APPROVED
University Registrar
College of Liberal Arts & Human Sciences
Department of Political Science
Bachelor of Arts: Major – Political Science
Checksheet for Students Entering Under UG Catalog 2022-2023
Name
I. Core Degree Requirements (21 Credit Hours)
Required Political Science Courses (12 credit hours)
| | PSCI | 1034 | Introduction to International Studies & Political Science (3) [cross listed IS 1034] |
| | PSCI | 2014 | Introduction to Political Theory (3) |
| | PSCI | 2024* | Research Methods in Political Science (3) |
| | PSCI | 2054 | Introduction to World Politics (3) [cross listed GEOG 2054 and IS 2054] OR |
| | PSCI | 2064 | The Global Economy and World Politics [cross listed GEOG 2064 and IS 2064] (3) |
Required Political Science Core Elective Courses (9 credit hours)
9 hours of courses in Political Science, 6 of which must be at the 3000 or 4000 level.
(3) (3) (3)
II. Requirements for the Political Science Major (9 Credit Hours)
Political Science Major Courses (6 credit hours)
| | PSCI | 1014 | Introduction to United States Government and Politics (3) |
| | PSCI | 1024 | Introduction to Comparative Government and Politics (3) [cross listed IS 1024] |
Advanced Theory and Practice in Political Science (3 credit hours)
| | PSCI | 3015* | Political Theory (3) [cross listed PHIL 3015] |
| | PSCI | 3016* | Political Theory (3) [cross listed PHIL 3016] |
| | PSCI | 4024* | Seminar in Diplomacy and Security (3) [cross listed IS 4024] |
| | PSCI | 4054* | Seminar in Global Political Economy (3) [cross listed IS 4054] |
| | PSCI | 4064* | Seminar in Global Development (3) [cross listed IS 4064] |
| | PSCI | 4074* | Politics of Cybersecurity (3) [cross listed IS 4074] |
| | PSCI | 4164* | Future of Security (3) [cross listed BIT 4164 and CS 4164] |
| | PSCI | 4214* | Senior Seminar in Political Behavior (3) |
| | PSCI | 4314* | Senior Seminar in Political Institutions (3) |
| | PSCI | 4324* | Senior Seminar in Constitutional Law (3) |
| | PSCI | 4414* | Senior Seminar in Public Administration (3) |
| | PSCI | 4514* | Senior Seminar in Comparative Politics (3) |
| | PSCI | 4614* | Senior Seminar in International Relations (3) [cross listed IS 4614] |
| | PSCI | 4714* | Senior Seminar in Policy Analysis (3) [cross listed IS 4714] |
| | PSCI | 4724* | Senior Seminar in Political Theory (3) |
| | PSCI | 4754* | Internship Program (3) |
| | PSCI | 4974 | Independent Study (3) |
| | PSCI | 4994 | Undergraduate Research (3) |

▶ [EXERCISE AIM]
Using the entries above, extract exactly the span from the line with "Comparative Politics (3) |" to the line with "in Political Theory (3) |", both lines included; leave out everything else.

▶ [OUTPUT OF THE EXERCISE]
| | PSCI | 4514* | Senior Seminar in Comparative Politics (3) |
| | PSCI | 4614* | Senior Seminar in International Relations (3) [cross listed IS 4614] |
| | PSCI | 4714* | Senior Seminar in Policy Analysis (3) [cross listed IS 4714] |
| | PSCI | 4724* | Senior Seminar in Political Theory (3) |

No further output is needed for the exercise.